On June 27, the RIW Group has launched a monumental reference book on Islam in Russia on Wednesday. The presentation took place at the Russian International Affairs Council in Moscow.

The book authored by Alikber Alikberov, Vladimir Bobrovnikov, and Alfrid Bustanov focuses on the emergence of religious schools, practices, communities since the 7th century onward. The research relies on manuscripts by people in the North Caucasus, Volga and Urals Region and Western Siberia.

In his opening remarks, RIW Group Coordinator Veniamin Popov said the book came as a response to the request by the Russian Foreign Minister.

 

Editor-in-chief of the website of the RIW Group Ekaterina Podkolzina sat down with the three authors for an exclusive interview.

What is the main focus and who is the book’s audience?
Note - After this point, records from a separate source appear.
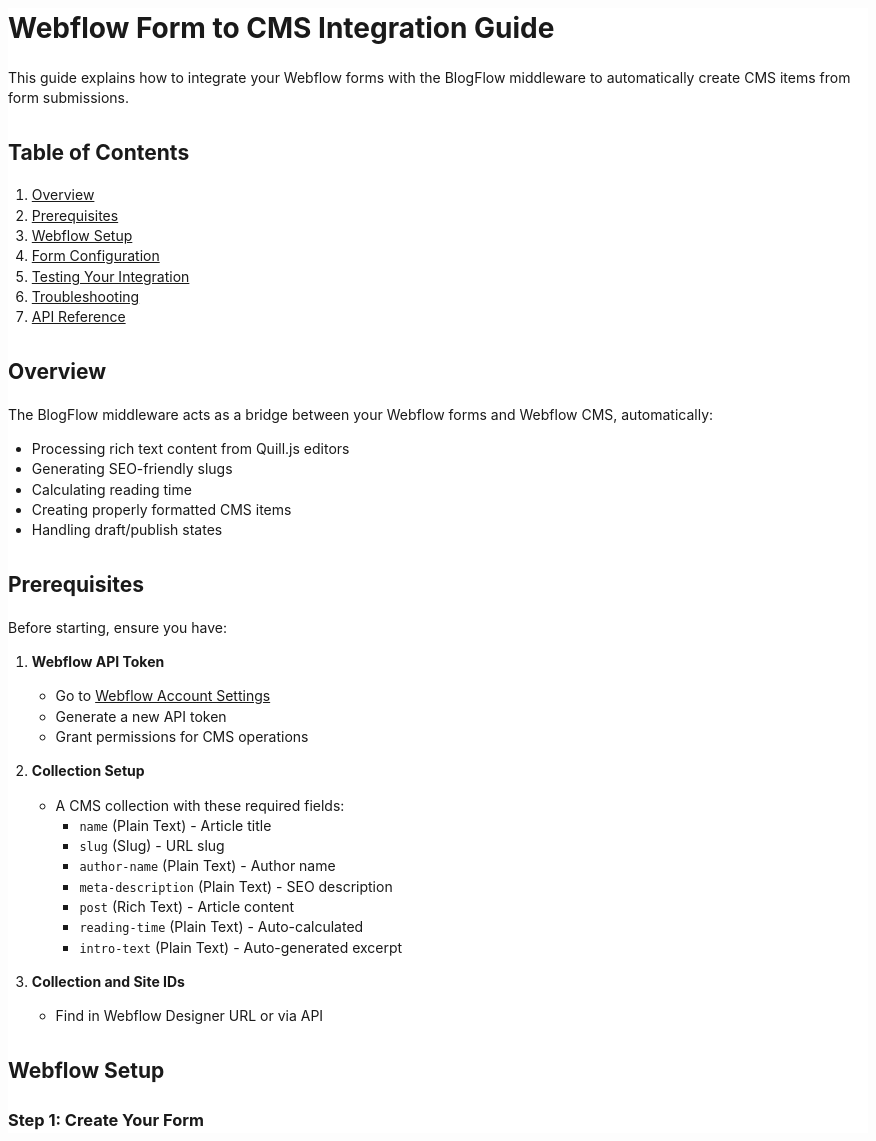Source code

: # Webflow Form to CMS Integration Guide

This guide explains how to integrate your Webflow forms with the BlogFlow middleware to automatically create CMS items from form submissions.

## Table of Contents

1. [Overview](#overview)
2. [Prerequisites](#prerequisites)
3. [Webflow Setup](#webflow-setup)
4. [Form Configuration](#form-configuration)
5. [Testing Your Integration](#testing-your-integration)
6. [Troubleshooting](#troubleshooting)
7. [API Reference](#api-reference)

## Overview

The BlogFlow middleware acts as a bridge between your Webflow forms and Webflow CMS, automatically:
- Processing rich text content from Quill.js editors
- Generating SEO-friendly slugs
- Calculating reading time
- Creating properly formatted CMS items
- Handling draft/publish states

## Prerequisites

Before starting, ensure you have:

1. **Webflow API Token**
   - Go to [Webflow Account Settings](https://webflow.com/dashboard/account/apps)
   - Generate a new API token
   - Grant permissions for CMS operations

2. **Collection Setup**
   - A CMS collection with these required fields:
     - `name` (Plain Text) - Article title
     - `slug` (Slug) - URL slug
     - `author-name` (Plain Text) - Author name
     - `meta-description` (Plain Text) - SEO description
     - `post` (Rich Text) - Article content
     - `reading-time` (Plain Text) - Auto-calculated
     - `intro-text` (Plain Text) - Auto-generated excerpt

3. **Collection and Site IDs**
   - Find in Webflow Designer URL or via API

## Webflow Setup

### Step 1: Create Your Form
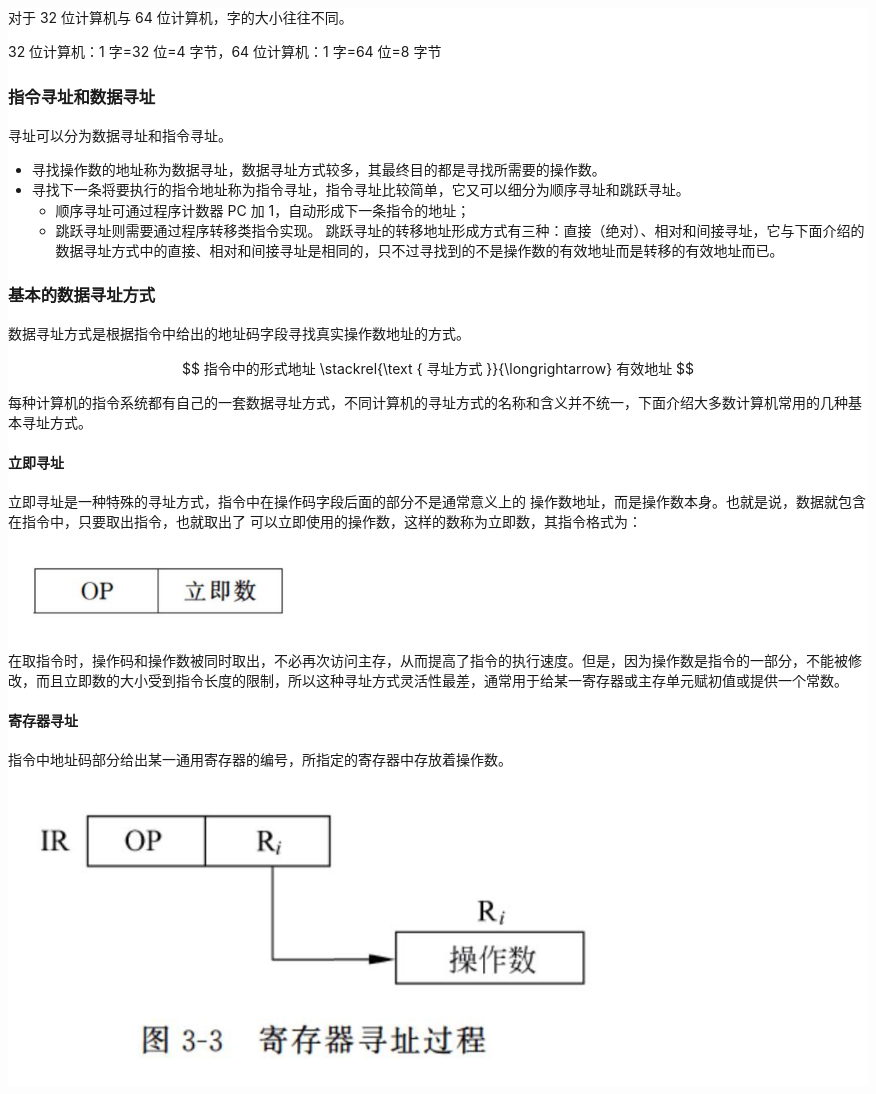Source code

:   对于 32 位计算机与 64 位计算机，字的大小往往不同。

  32 位计算机：1 字=32 位=4 字节，64 位计算机：1 字=64 位=8 字节

### 指令寻址和数据寻址

寻址可以分为数据寻址和指令寻址。

- 寻找操作数的地址称为数据寻址，数据寻址方式较多，其最终目的都是寻找所需要的操作数。
- 寻找下一条将要执行的指令地址称为指令寻址，指令寻址比较简单，它又可以细分为顺序寻址和跳跃寻址。
  - 顺序寻址可通过程序计数器 PC 加 1，自动形成下一条指令的地址；
  - 跳跃寻址则需要通过程序转移类指令实现。
    跳跃寻址的转移地址形成方式有三种：直接（绝对）、相对和间接寻址，它与下面介绍的数据寻址方式中的直接、相对和间接寻址是相同的，只不过寻找到的不是操作数的有效地址而是转移的有效地址而已。

### 基本的数据寻址方式

数据寻址方式是根据指令中给出的地址码字段寻找真实操作数地址的方式。

$$
指令中的形式地址 \stackrel{\text { 寻址方式 }}{\longrightarrow} 有效地址
$$

每种计算机的指令系统都有自己的一套数据寻址方式，不同计算机的寻址方式的名称和含义并不统一，下面介绍大多数计算机常用的几种基本寻址方式。

#### 立即寻址

立即寻址是一种特殊的寻址方式，指令中在操作码字段后面的部分不是通常意义上的 操作数地址，而是操作数本身。也就是说，数据就包含在指令中，只要取出指令，也就取出了 可以立即使用的操作数，这样的数称为立即数，其指令格式为：

![](image/image_svBoTkizvv.png)

在取指令时，操作码和操作数被同时取出，不必再次访问主存，从而提高了指令的执行速度。但是，因为操作数是指令的一部分，不能被修改，而且立即数的大小受到指令长度的限制，所以这种寻址方式灵活性最差，通常用于给某一寄存器或主存单元赋初值或提供一个常数。

#### 寄存器寻址&#xA;

指令中地址码部分给出某一通用寄存器的编号，所指定的寄存器中存放着操作数。

![](image/image_RWun-o46RX.png)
Alikberov: It was an attempt to present the most exciting chapters of the history and culture of Islam in Russia including the times of the Russian Empire. It is a jigsaw puzzle both geographically (mainly, but no limited to, the North Caucasus, the Volga and the Urals areas) and historically. We trace Islam from the early years all the way to contemporary Russia. We sought to get the big picture by looking at separate stories.

But most importantly, it is the focus on Islam’s role in Russia. People share their belief in Islam around the world but every country still has a unique Muslim identity both in terms of its historical background and culture.

Bobrovnikov: The book demonstrates both the unity of what we call Islam in Russia and diversity in terms of unique local aspects.

Bustanov: Our research documents the multi-faceted experience of Russian Muslims and the complicated formation of Islam in Russia. We are convinced that there is a wide audience that would be interested in learning more about the country’s history.